The lawmaker was at Tuomo, Bomadi in Delta State, attending the annual birthday lecture organised in honour of an activist, Chief Mike Loyibo.
He said the militants were using violence to draw the attention of the government to their problems.
Egoh said: “Let us talk. Violence does not solve the problem. But, of course, Niger Delta is using violence to draw attention to their problems.
“I think what they have done is enough. The country is bleeding right now. The budget is in trouble.
“We can hardly earn enough money to bring imports and other things. I think what needs to be done is to appeal to them and find a lasting negotiation, not one where you dictate to the other party.
“Let me appeal to the Niger Delta people, who are my people, that they should calm down and also appeal to the President that everybody is his child. Let him discuss.”
The lawmaker said the question of Niger Delta was about resource sharing.
According to him, though the region is the goose that lays the golden egg, it does not get enough from the resources.
Egoh said: “There are lots of programmes. I agree that the Niger Delta Development Commission (NDDC), the 13 per cent derivation, the Presidential Amnesty Programme (PAP) and similar others belong to the Niger Delta region. But they pale into insignificance when you find out that one man owns oil wells at the backyard of Niger Delta communities.
“If you look at the list of owners of oil wells, but I am not in a position to verify, though nobody has challenged it, we hear that 80 per cent of those who own oil wells in the Niger Delta are from the North. You see, that it is injustice. The result of that is agitation.

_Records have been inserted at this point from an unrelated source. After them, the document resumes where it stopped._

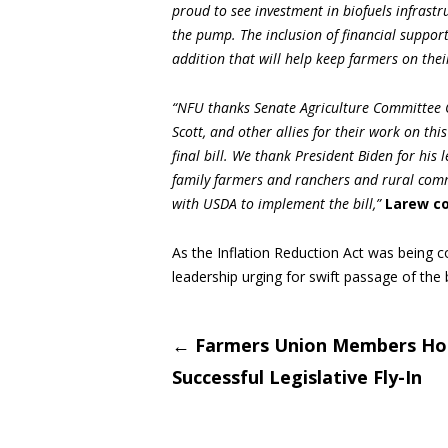
proud to see investment in biofuels infrastr
the pump. The inclusion of financial suppor
addition that will help keep farmers on thei
“NFU thanks Senate Agriculture Committee 
Scott, and other allies for their work on this
final bill. We thank President Biden for his 
family farmers and ranchers and rural comm
with USDA to implement the bill,”
Larew c
As the Inflation Reduction Act was being c
leadership urging for swift passage of the bi
Post
←
Farmers Union Members Ho
Successful Legislative Fly-In
navigati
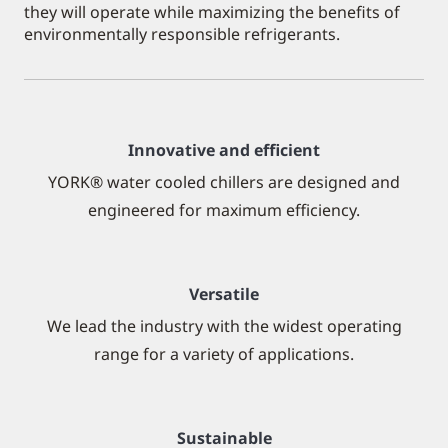
they will operate while maximizing the benefits of
environmentally responsible refrigerants.
Innovative and efficient
YORK® water cooled chillers are designed and
engineered for maximum efficiency.
Versatile
We lead the industry with the widest operating
range for a variety of applications.
Sustainable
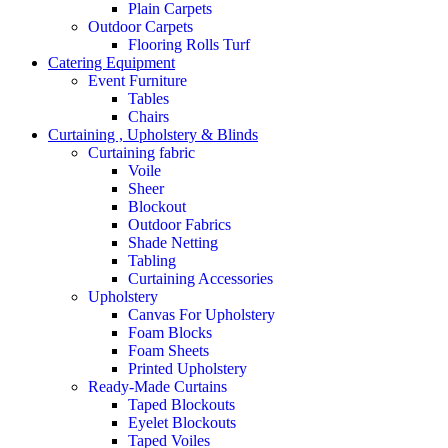
Plain Carpets
Outdoor Carpets
Flooring Rolls Turf
Catering Equipment
Event Furniture
Tables
Chairs
Curtaining , Upholstery & Blinds
Curtaining fabric
Voile
Sheer
Blockout
Outdoor Fabrics
Shade Netting
Tabling
Curtaining Accessories
Upholstery
Canvas For Upholstery
Foam Blocks
Foam Sheets
Printed Upholstery
Ready-Made Curtains
Taped Blockouts
Eyelet Blockouts
Taped Voiles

“The issue of oil wells is that they are skewed to a particular part of the country. It is not that they have more education or skills. But at the time they were given the oil wells, people of that extraction were in the military, which was then ruling.
“There’s room for readjustment. When the oil well bidding comes up, people of the Niger Delta should be remembered before other people.
“I have no worry if resources from the Niger Delta are used to develop other parts of the country. But the point is that you cannot use the resources from one area to develop other areas and refuse to give back to the area you took the resources from.”